While it was not yet clear if journalists were deliberately targeted, the shooting revived memories of a 2015 incident in Roanoke, Virginia in which two journalists were shot dead during a live broadcast on local television.
“Every shooting like this is horrific but one that occurs in a place of journalism is particularly disturbing and brings back the flood of memories of that tragic day for me,” said Andy Parker, whose daughter Alison was one of the Roanoke victims.
President Donald Trump, who has been at loggerheads with much of the media since taking office, tweeted a message of support.
“My thoughts and prayers are with the victims and their families. Thank you to all of the First Responders who are currently on the scene,” he wrote.
‘Attack on every American’
“A violent attack on innocent journalists doing their job is an attack on every American,” White House spokeswoman Sarah Sanders tweeted.
Several lawmakers also weighed in.
“My heart is with the families, friends and loved ones of the victims as we learn more about this terrible situation,” Chris Van Hollen, the state’s junior senator said. “We must unite to end the violence.”
“The senseless attack on a Maryland newspaper today is sickening. God bless these journalists,” House Speaker Paul Ryan tweeted.
A recent study found that Americans own 40 percent of the world’s firearms despite accounting for only four percent of the global population.

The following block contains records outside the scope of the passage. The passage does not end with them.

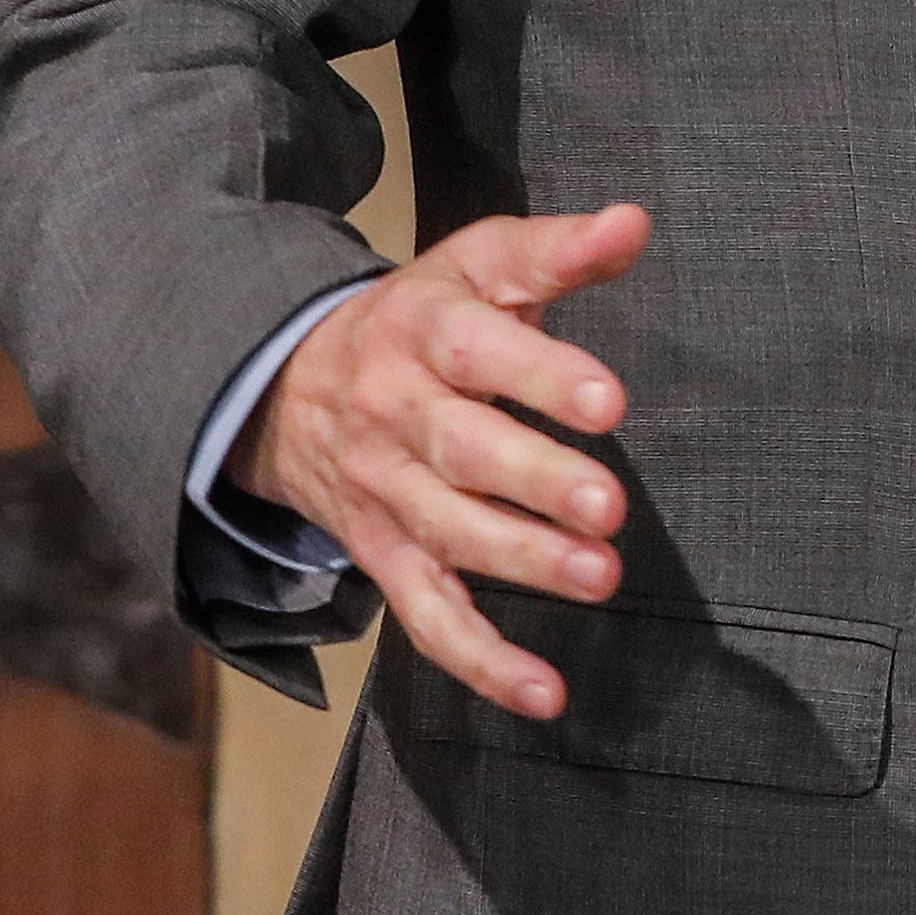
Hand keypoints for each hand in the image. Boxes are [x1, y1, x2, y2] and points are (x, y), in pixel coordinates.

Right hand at [225, 205, 651, 717]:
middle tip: (609, 508)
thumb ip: (556, 249)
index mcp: (424, 333)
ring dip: (523, 563)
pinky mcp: (385, 554)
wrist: (281, 381)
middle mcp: (398, 417)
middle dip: (536, 483)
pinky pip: (428, 616)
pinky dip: (483, 662)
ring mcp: (387, 493)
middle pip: (464, 453)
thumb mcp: (475, 265)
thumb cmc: (419, 317)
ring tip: (602, 579)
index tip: (611, 401)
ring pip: (449, 535)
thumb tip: (634, 222)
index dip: (544, 376)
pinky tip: (546, 692)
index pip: (480, 352)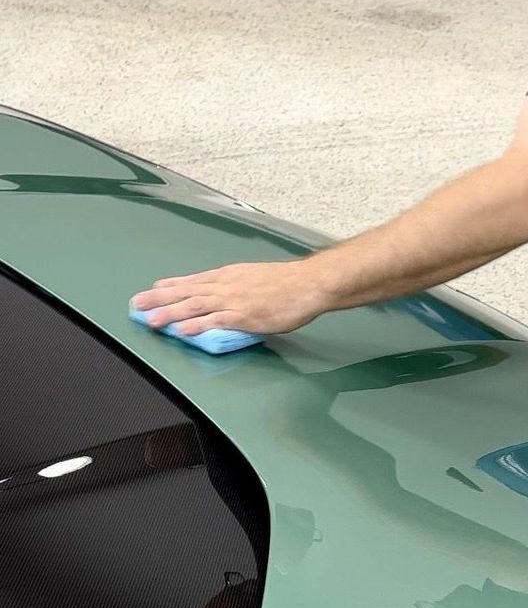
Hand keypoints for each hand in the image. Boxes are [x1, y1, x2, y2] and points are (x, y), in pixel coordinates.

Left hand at [131, 260, 328, 334]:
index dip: (169, 286)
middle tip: (138, 305)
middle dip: (159, 299)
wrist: (309, 284)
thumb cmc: (288, 283)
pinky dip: (197, 326)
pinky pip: (216, 321)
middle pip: (186, 292)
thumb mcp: (255, 278)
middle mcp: (226, 285)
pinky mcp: (245, 315)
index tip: (151, 289)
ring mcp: (234, 300)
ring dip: (170, 313)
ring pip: (195, 306)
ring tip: (151, 320)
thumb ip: (236, 286)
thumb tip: (222, 293)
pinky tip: (181, 331)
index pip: (192, 281)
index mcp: (229, 276)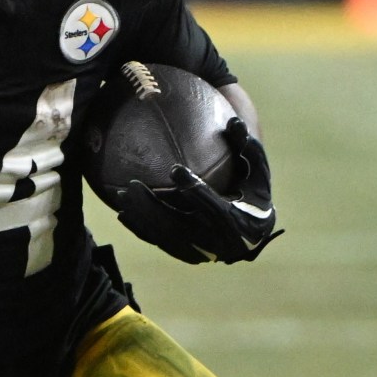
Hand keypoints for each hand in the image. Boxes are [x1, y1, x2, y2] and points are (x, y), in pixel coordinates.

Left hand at [110, 118, 279, 264]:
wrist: (252, 233)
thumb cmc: (253, 193)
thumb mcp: (257, 171)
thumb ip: (247, 148)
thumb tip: (233, 121)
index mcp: (240, 223)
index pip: (215, 207)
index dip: (195, 190)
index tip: (175, 169)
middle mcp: (218, 242)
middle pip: (180, 226)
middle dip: (153, 207)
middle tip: (131, 185)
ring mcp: (200, 251)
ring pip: (165, 236)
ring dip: (141, 217)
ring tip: (120, 196)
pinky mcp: (186, 254)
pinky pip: (159, 242)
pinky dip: (141, 228)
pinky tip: (122, 213)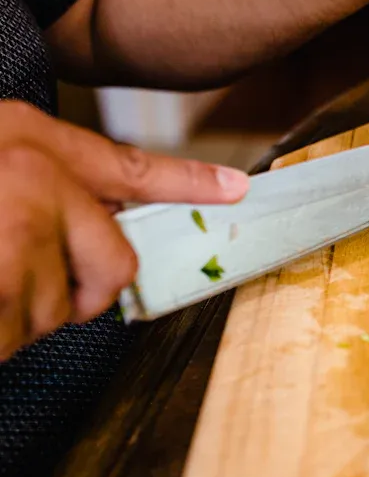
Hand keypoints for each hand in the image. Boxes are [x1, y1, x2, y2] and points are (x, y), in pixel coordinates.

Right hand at [0, 100, 248, 359]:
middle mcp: (36, 178)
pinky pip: (16, 333)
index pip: (133, 170)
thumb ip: (43, 183)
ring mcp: (16, 228)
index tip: (237, 188)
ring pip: (58, 309)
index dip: (190, 183)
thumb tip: (88, 220)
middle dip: (75, 290)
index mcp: (31, 143)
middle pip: (115, 265)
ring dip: (15, 315)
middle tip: (13, 282)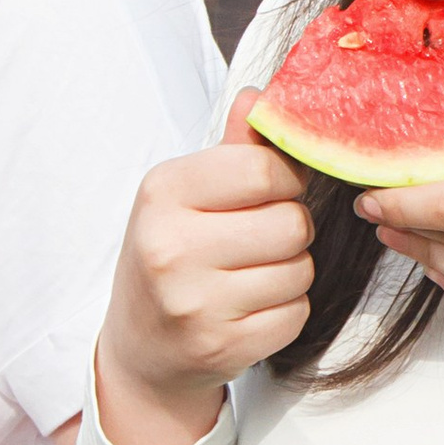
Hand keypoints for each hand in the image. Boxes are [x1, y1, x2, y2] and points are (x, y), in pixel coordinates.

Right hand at [96, 91, 312, 444]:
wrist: (142, 347)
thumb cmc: (171, 256)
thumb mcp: (185, 195)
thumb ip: (233, 149)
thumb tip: (263, 97)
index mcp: (163, 193)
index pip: (264, 169)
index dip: (286, 178)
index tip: (273, 189)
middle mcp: (172, 248)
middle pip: (292, 222)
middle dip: (289, 228)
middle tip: (258, 238)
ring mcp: (195, 304)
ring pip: (300, 270)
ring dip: (290, 271)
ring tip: (250, 274)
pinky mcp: (221, 347)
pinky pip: (295, 314)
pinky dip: (285, 311)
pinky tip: (249, 308)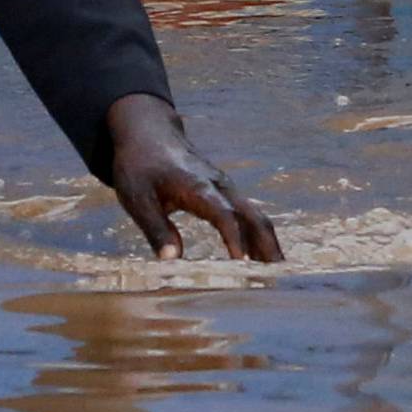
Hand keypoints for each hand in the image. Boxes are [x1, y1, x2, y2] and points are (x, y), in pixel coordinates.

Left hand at [104, 93, 282, 263]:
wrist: (148, 133)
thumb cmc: (139, 166)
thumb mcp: (137, 197)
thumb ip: (156, 228)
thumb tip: (171, 260)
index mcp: (198, 187)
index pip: (224, 215)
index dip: (234, 239)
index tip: (242, 264)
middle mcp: (219, 186)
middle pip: (253, 216)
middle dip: (266, 245)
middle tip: (274, 278)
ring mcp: (226, 187)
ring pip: (255, 215)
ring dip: (267, 243)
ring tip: (274, 275)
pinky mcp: (225, 192)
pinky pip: (249, 214)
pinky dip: (258, 235)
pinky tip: (260, 258)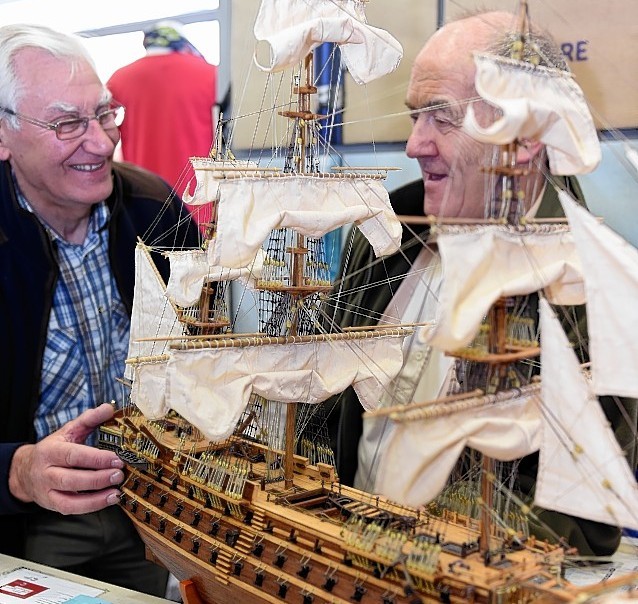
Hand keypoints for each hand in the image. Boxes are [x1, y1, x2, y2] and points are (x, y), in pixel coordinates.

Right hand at [8, 403, 124, 514]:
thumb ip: (89, 419)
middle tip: (119, 474)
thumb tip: (109, 408)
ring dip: (96, 497)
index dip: (95, 458)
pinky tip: (109, 500)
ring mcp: (47, 491)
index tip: (117, 458)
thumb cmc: (54, 449)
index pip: (73, 455)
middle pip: (71, 478)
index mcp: (50, 451)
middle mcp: (46, 472)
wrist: (25, 471)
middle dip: (98, 477)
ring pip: (69, 498)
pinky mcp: (52, 505)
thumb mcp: (68, 431)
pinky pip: (71, 509)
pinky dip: (91, 506)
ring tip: (117, 491)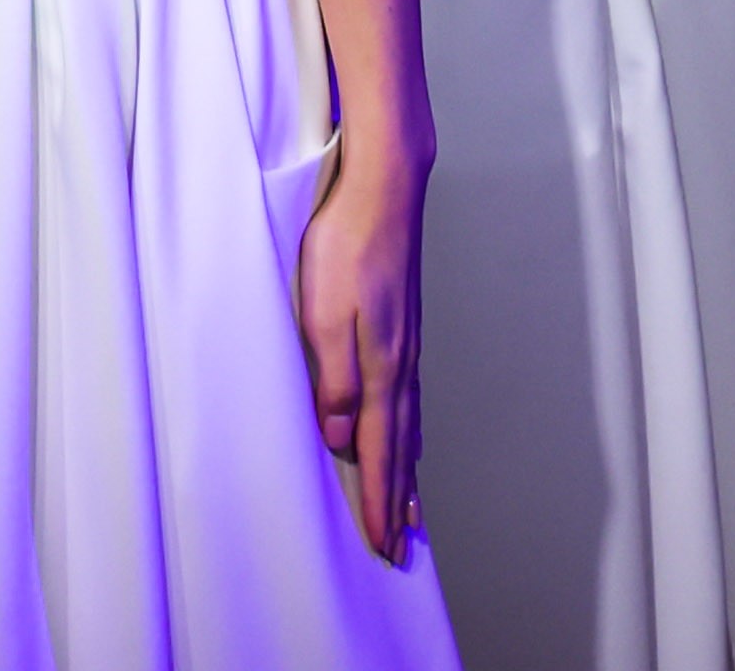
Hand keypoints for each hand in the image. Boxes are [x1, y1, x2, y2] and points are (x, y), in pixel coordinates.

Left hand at [293, 138, 424, 563]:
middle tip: (403, 547)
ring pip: (408, 425)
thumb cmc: (345, 244)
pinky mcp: (403, 326)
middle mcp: (400, 362)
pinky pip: (407, 397)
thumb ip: (333, 378)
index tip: (384, 546)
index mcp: (380, 365)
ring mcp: (406, 344)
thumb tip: (340, 436)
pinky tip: (406, 432)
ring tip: (411, 508)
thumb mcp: (322, 314)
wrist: (382, 187)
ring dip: (408, 471)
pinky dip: (408, 431)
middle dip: (400, 501)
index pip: (380, 450)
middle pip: (402, 447)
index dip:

Of the 857 million guns owned by civilians, 393 million are in the United States — more than all of the firearms held by ordinary citizens in the other top 25 countries combined, according to the Small Arms Survey.
Advocates of tougher gun laws have stepped up their efforts in the wake of numerous school shootings this year, including the killing of 17 people at a Parkland, Florida high school in February and the killing of 10 people at a Texas high school in May.
So far the results have been relatively modest. Florida has raised the legal age to buy firearms from 18 to 21, while Texas Governor Greg Abbott focused on mental health and improving school safety in his list of recommendations following the Santa Fe shooting in the rural southeast of his state.